Takutsi and Tamatsi Kauyumarie Steal the Rain-bowl and the Arrows

Takutsi Tamatsi Kauyumarie Steal the Rain-bowl and the Arrows - Tutukila Carrillo Sandoval 1973

By singing chants which they admired, Takutsi gained the friendship of the cannibalistic Hewixi tribe, who possessed the two mighty plumed-arrows and the gourd bowl which brought rain. They would call on her to instruct them in her secret knowledge by singing her sacred stories at their celebrations. She is seen at the lower right smoking a cigar with a drum (tepo) in front of her and a plumed arrow (muvieri) in her hand. Now they wanted Takutsi to sing during their celebrations of Nama Wita Neixa, which is held before the seeds are planted in June. In honor of the occasion, the Hewixi, who ate people and survived solely on blood, had sacrificed one of their tribe (bottom left margin). Takutsi had to partake of their custom, and for drinking blood she was now one of their family with her new name Nakawé .1

However, before the celebration began, she had passed on the description of the bowl and arrows to deer-person (Tamatsi Kauyumarie), who was told to arrive that midnight with copies and exchange them for the instruments of the Hewixi. They undertook this plan with the assistance of spirits who communicate at night (Itaikarixi): the black crow (kuatsa), the fox (kauxay), and the owl (muikuri) which is not depicted. These creatures placed a spell on the Hewixi, and by midnight they had fallen asleep (as seen at lower left). The dots emanating from the crow are sleeping spells (peha).

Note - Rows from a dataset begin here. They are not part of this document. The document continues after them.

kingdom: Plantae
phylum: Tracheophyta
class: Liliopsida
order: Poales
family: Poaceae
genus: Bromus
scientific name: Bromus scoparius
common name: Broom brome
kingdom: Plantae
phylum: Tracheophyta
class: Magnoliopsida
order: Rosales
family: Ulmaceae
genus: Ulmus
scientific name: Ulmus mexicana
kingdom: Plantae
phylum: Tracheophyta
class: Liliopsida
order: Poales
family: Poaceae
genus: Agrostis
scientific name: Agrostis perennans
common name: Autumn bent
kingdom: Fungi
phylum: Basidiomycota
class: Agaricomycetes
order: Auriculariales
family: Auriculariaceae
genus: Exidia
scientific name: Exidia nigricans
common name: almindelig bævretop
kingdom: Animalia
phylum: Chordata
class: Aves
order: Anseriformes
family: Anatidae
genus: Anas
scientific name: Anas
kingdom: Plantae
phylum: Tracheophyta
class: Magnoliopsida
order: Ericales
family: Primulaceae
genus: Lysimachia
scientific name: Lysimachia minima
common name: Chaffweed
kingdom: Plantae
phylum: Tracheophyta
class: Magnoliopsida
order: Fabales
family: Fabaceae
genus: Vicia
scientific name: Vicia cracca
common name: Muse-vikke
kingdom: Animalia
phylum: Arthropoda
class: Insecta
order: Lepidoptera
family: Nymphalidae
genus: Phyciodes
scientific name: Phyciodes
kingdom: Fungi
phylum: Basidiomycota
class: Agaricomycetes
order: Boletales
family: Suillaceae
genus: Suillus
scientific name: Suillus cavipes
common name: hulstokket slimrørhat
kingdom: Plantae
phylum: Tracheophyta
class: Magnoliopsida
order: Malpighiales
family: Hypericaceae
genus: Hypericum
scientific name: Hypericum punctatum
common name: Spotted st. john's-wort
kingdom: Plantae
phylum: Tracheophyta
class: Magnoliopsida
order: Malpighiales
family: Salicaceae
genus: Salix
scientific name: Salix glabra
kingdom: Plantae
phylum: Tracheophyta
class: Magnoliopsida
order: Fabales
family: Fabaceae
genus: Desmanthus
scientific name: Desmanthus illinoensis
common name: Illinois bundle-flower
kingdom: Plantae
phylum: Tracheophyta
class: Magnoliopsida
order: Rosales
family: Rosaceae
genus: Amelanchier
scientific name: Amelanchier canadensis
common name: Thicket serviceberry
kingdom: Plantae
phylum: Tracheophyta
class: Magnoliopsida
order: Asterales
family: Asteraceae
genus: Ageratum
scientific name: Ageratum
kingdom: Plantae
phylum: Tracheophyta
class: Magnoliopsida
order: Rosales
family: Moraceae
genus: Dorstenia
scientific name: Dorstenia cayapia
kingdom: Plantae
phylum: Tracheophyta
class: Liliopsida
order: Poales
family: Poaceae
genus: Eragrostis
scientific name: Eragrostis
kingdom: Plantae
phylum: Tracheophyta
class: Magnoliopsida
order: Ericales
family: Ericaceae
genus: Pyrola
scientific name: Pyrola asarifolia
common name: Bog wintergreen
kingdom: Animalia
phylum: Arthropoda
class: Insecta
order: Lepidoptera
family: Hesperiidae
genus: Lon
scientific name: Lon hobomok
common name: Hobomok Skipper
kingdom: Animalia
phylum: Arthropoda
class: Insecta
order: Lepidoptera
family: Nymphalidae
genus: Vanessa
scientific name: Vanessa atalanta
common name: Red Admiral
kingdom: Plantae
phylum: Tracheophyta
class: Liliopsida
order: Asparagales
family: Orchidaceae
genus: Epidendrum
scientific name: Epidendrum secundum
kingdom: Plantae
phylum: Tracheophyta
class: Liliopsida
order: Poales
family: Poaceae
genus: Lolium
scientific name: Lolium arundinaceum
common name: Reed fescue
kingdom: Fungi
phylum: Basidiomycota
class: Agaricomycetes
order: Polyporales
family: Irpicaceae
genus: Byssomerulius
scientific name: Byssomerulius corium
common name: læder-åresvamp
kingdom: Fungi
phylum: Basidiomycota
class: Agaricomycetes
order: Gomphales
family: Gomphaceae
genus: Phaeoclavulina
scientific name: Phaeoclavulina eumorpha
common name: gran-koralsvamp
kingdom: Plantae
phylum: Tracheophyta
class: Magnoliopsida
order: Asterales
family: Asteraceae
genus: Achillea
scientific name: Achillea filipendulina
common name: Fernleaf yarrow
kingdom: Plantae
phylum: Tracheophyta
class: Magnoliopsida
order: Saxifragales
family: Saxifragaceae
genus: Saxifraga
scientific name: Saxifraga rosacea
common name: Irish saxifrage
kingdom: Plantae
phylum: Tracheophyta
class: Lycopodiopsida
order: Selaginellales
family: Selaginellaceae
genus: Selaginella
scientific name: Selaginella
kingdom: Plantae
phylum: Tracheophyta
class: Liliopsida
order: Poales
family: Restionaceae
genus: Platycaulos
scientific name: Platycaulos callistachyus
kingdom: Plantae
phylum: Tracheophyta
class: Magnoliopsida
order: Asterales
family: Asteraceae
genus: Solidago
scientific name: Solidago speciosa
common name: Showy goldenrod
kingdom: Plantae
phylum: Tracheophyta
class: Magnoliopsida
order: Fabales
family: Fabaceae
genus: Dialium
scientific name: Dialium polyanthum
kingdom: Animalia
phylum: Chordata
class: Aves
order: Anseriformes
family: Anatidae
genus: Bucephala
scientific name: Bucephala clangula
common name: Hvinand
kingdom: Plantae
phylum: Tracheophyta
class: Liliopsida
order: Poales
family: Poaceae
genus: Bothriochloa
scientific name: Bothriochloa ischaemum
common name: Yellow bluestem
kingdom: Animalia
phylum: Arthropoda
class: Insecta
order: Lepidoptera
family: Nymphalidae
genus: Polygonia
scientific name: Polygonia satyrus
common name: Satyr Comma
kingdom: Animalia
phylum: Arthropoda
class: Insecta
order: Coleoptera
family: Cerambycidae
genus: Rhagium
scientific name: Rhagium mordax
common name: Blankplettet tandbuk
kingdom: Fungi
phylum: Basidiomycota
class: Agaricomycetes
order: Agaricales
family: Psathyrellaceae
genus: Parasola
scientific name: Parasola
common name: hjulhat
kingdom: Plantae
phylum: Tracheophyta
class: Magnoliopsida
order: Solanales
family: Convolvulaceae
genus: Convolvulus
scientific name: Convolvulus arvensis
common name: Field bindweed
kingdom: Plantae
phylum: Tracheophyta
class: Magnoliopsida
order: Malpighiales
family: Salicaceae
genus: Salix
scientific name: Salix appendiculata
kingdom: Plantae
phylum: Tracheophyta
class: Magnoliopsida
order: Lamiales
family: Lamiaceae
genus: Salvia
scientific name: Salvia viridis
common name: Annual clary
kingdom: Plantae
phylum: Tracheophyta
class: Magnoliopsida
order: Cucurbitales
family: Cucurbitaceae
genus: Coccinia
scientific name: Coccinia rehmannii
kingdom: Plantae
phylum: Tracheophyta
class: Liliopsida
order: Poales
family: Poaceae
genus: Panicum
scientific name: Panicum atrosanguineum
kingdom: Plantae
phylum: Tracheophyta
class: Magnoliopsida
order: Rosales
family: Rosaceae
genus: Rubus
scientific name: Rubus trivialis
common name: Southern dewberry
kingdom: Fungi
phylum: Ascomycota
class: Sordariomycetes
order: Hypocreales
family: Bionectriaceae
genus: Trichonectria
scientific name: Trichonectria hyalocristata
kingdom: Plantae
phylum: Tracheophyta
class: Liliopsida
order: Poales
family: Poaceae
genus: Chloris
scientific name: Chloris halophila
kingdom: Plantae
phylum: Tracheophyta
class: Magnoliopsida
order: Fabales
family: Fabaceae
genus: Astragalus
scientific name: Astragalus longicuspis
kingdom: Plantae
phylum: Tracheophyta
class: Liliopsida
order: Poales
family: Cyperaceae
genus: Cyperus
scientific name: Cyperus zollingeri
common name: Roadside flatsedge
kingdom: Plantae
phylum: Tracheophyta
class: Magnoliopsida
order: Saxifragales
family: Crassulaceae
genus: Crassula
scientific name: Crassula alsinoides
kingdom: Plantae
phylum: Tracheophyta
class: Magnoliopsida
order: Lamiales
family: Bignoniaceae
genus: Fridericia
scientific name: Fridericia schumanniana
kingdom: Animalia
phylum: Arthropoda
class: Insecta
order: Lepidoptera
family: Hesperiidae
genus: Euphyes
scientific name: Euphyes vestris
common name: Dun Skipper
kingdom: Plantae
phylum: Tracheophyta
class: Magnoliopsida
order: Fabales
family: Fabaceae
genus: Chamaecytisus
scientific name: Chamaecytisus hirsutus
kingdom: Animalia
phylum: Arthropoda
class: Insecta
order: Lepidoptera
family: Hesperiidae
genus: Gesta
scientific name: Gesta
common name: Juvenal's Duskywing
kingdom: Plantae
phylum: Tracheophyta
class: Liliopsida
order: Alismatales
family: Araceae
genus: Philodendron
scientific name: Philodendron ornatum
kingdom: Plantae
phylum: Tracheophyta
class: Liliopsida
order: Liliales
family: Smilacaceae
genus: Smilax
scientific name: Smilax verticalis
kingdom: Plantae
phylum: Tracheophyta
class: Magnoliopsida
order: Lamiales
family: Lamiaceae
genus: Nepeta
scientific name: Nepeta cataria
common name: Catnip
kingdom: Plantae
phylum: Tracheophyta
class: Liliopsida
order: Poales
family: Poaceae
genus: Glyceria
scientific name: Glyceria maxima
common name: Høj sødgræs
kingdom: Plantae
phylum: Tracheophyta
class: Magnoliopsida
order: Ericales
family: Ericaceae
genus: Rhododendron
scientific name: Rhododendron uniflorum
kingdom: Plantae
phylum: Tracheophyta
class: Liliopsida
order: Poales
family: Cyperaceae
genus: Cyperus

Tamatsi Kauyumarie had waited on a sharp peak (top left corner) in the area over a place where the Hewixi lived called Kurupú Nakatá, meaning ‘inside” (nakatá) “the snail” (kurupú) because of the deep cave which was beneath the peak. Before he descended, he spread the ground with thorny stickers of the tauxirra plant (Mex. Guizapol, green plant with blue burrs, top left). Then reaching the area where the Hewixi slept, he replaced the bowl and arrows and escaped back up the cliff. The Hewixi awoke and, discovering their loss, set out in pursuit of Tamatsi Kauyumarie. Each time they would near him he would change into another form, animal, plant or mineral. The fox and crow threw in their path more tauxirra stickers, the horn-shaped needles of the upá and the spines of the ruxi (two varieties of acacia). 2

Unable to track down Tamatsi Kauyumarie, they returned to capture Takutsi Nakawé instead. But, as soon as she saw the instruments had been stolen, she stopped her drumming and fled in the opposite direction taking her plumed-arrows (muvierixi) and-her staff (upper right). When the Hewixi finally approached, she ejected hot ashes from her body and a substance from her staff that released sparks when it hit the ground. Though the Hewixi were scared, they kept returning to harass her. She finally escaped by bewitching them into killing each other and suffering deadly accidents.

With the help of the instruments captured by Tamatsi Kauyumarie, the temple (tuki) was built and the gourd that calls for the rain was placed within it. The two arrows, one blue for invoking female spirits and one red for invoking male spirits, now enable the peyote hunters to make the pilgrimage to Wírikuta, to hunt the peyote-deer and to celebrate the peyote ceremony (Hikuri Neixa) afterwards. Thus, the Tatutuma were able to reach Wírikuta as do their descendants, the Huichol (Wixaritari).

[1] A nakawé is any dangerous beast who devours people.

[2] The three species of thorny plants that were thrown at the Hewixi to aid the escape of Tamatsi Kauyumarie are to this day spread around the house of dead person to prevent it from returning to harm the family.

Explanation and translation based on a tape recorded conversation with the artist.